Function

• All handheld GPS units start with the same basic function. They contain a receiver that is capable of receiving radio wave transmissions from GPS satellites. The receiver then uses information contained within these transmissions to calculate your location and provide you with your coordinates.
  
  

GPS System

• Information is sent from several satellites. The Global Positioning System consists of 24 individual satellites on six orbital paths around the Earth. Each satellite completes two full orbits around the Earth each day. The orbits have been carefully crafted so that anyone using a GPS on Earth will have a clear line to at least four individual satellites at any given location and time; this is very important, as we'll see later. All the satellites send out radio wave signals at frequent intervals.
  
  

Signals

• The information contained within the satellite signal includes identification for the individual satellite, its location and time of transmission. The time of transmission is quite important because there will be a difference between the time the signal was transmitted and the time it was received by your GPS. This difference in time can easily be used to calculate the distance that the satellite is away from you. It is known that the radio waves travel at the speed of light. Speed multiplied by time is equivalent to distance. So by comparing the times, your GPS unit is able to calculate the distance to the satellite.
  
  

Trilateration

• Now you might think that you're good to go. You know how far the satellite is, and now you can figure out where you are. However, it's not that simple. Knowing how far you are from the satellite really isn't that helpful in determining where you are on Earth. Imagine you and your buddy Paul become separated in the fog. Paul is stuck in a ditch and needs some help.
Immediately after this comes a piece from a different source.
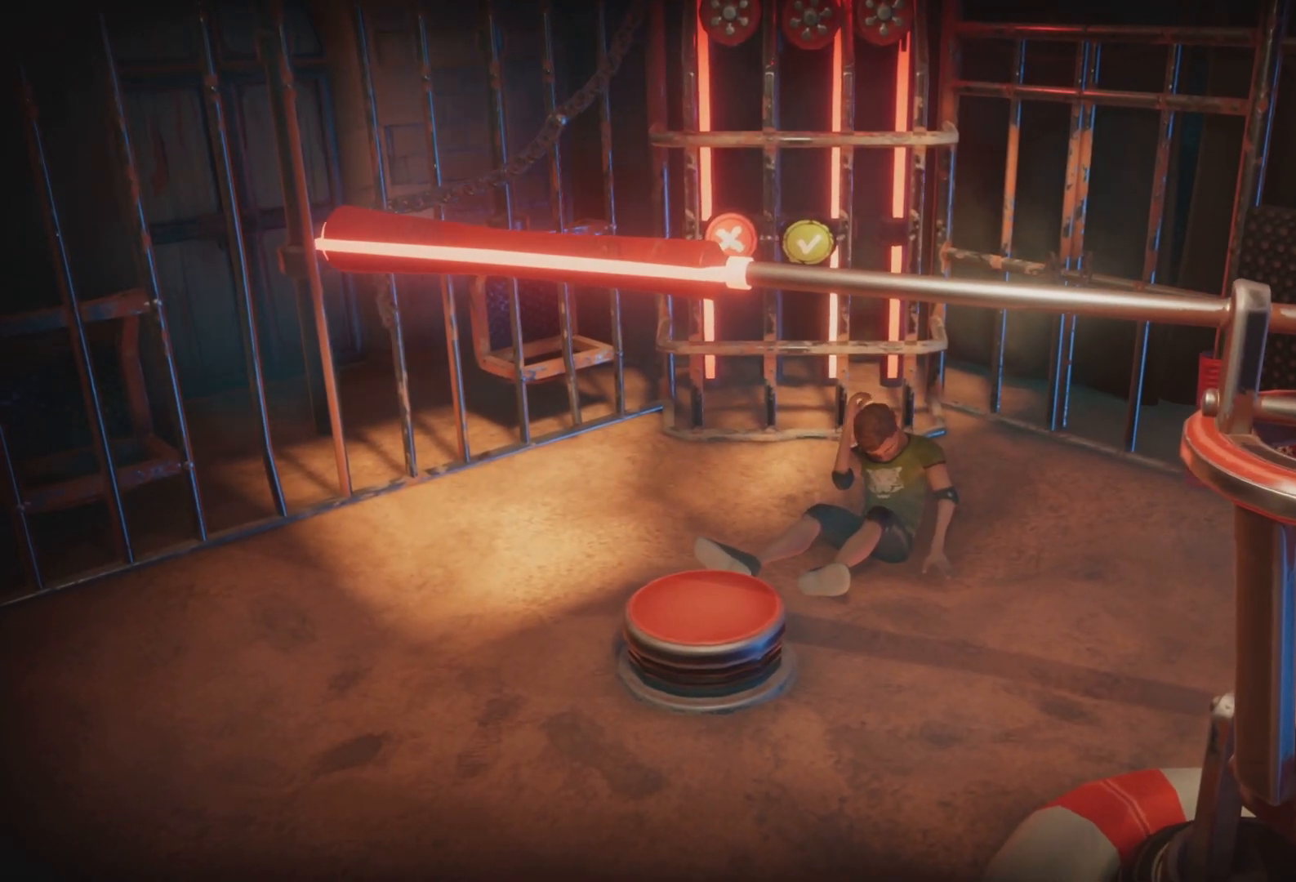
{"buttons": ["A", "B"], "events": []}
He can see you, but you can't see him. He yells out for you to help and says that he's 50 feet away from you. Great, I'll go get him, you think. Then you spin around in a circle but can't see him through the fog; he could be in any direction (let's assume you can't tell where his voice is traveling from). Now Paul tells you that he's 50 feet from you and 30 feet from the large evergreen tree. You see the tree and know that Paul is 30 feet from it and 50 feet from you. You have a better idea of where he is, but he could still be on either side of you and the tree. Finally, in desperation, Paul lets you know that he's just 20 feet from the base of the mountain to your left. Now using the three distances Paul gave you, you know which direction to travel in and you find him quickly. This is how GPS works; it uses the distances and location of several different satellites as a reference to provide you with your location. Like in the example above, it takes three separate satellites to give you a reference on a two-dimensional plane (longitude and latitude). It takes at least four satellites to give you a three-dimensional reference, which includes elevation. The more satellites that are used, the more accurate the location is.
  
  

Timing

• One inherent issue in the GPS system concerns the very basis of its operation: time. Each GPS is equipped with an atomic clock that is accurate to the nanosecond. However, atomic clocks are far too expensive to be built into a GPS receiver, so the GPS uses a much less accurate clock. When the signal is traveling at the speed of light, it arrives in a fraction of a second, so it's essential that the clock is able to detect this difference. Because of the inaccuracy of your receiver's clock, the trilateration discussed above is not precise. However, this inaccuracy exists in the calculations to all of the satellites and becomes a variable in the equation. The GPS unit adjusts for the inherent inaccuracy and uses information from as many satellites as are available to provide a more accurate location. While the system isn't perfect and won't give you a 100 percent accurate pinpoint location, GPS is accurate within 10 to 20 meters, which gives you a very good idea of where you are.
  
  

Navigation

• Your GPS is constantly receiving transmissions, updating your location as you travel and allowing you to track your progress. Mapping GPS units include software topographic maps in which you can visually see your location on the map and navigate accordingly. Simpler GPS units provide coordinates and allow you to roughly navigate toward pre-designated locations known as waypoints.You can see your progress toward a given set of coordinates and set your bearing accordingly.